Das sei kein neues Phänomen und sorge für eine starke Belastung der Betroffenen, erklärt Sabine Grebe vom RDMH: »Das sind sehr belastende Situationen für die Mitarbeiter, die vor allem Unverständnis hervorrufen.« Zumal oftmals die Hintergründe solcher Übergriffe nicht nachvollziehbar seien: »In vielen Fällen stehen die Menschen unter Alkohol-, Drogen- oder Medikamenteneinfluss. Der Schockzustand nach Unfallsituationen und der Stress, der daraus resultiert, sind sicher ebenfalls Faktoren«, sagt Grebe. Doch damit ließen sich längst nicht alle Übergriffe erklären.
Wie schwer die Situation für die Rettungskräfte ist, sieht man auch daran, dass eine psychosoziale Notbetreuung für die Betroffenen angeboten wird. Diese beschäftigt sich mit den psychischen Belastungen, denen Einsatzkräfte in Notfallsituationen ausgesetzt sind. Dafür werden sogenannte »Peers« eingesetzt, die aus der Mitarbeiterschaft stammen. Diese verfügen über langjährige Diensterfahrung und haben eine spezielle Ausbildung für diese Aufgabe durchlaufen. »Ziel ist es, nach belastenden Ereignissen eine Unterstützung anzubieten und so deren Folgen zu reduzieren«, sagt Grebe.
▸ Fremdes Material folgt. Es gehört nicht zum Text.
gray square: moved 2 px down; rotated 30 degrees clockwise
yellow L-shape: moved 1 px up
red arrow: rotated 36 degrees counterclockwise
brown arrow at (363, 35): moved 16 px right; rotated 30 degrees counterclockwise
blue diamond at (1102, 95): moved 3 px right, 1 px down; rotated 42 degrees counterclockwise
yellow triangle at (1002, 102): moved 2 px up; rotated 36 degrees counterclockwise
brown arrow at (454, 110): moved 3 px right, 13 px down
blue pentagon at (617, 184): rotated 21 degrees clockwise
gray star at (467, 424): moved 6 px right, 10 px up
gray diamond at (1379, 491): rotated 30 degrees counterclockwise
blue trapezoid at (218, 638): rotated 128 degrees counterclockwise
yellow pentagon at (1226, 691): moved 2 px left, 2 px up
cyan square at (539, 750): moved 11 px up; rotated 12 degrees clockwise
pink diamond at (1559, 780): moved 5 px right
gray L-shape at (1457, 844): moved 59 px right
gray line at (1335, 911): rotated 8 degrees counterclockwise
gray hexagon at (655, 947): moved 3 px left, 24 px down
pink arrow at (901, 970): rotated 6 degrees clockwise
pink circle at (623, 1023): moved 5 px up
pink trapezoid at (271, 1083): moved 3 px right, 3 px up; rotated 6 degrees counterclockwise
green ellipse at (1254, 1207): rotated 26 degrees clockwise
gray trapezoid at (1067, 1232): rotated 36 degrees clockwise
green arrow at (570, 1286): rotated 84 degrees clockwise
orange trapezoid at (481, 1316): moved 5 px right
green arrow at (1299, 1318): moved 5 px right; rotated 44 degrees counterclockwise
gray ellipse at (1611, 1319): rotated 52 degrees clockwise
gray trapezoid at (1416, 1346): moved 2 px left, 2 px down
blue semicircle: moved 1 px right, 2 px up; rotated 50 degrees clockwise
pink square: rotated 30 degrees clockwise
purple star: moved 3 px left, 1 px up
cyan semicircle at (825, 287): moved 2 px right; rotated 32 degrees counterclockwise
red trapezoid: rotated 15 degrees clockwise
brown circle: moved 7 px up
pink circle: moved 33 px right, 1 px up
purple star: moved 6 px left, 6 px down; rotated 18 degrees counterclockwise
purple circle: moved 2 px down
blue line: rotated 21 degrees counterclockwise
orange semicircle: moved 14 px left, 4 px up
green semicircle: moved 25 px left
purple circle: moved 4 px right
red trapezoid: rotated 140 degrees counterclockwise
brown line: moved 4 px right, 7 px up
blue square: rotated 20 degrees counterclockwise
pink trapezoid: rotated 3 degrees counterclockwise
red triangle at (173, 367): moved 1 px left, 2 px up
Auch die Einsatzkräfte der Feuerwehren dürfen sich oftmals dumme Kommentare von sogenannten Bordsteinkommandanten anhören oder bei abgesperrten Straßen Diskussionen mit Verkehrsteilnehmern führen. Das kann ebenfalls zu Eskalationen führen. Dem Kreis ist, neben den vier Angriffen auf Mitarbeiter des RDMH ein fünfter Fall bekannt, bei dem ein Mitglied der Feuerwehr am Einsatzort angegangen wurde.
Im Kreis sieht man wie bei der Polizei eine steigende Tendenz von Angriffen, wenn auch noch auf niedrigem Niveau, erklärt Kreispressesprecher Christian Lips. Allerdings dürfte die Dunkelziffer hier deutlich höher liegen, da viele verbale Übergriffe zu keiner offiziellen Anzeige führen würden. Sowohl seitens des Rettungsdienstes als auch der Polizei wurden deshalb Schritte unternommen, um solchen Übergriffen vorzubeugen: »Bereits seit Jahren werden zudem regelmäßig Deeskalationstrainings innerhalb der Pflichtfortbildungen absolviert. Diese sind auch Teil der Notfallsanitäterausbildung«, erklärt Grebe. Dabei gehe es darum, das Rettungsdienstpersonal für Gefahrensituationen zu sensibilisieren und in Kommunikation zu schulen.
Ansonsten gelte, dass Einsatzkräfte sich defensiv verhalten und bei Übergriffen die Polizei schnellstmöglich hinzuziehen sollten. Die Polizei investiert seit Jahren in mehr Ausrüstung und Ausbildung: Body-Cams sollen dem Schutz der Beamten dienen und gleichzeitig Beweismaterial liefern. Daneben werden Polizisten im Hinblick auf mögliche Gefahren- und Konfliktsituationen fortwährend sensibilisiert und geschult.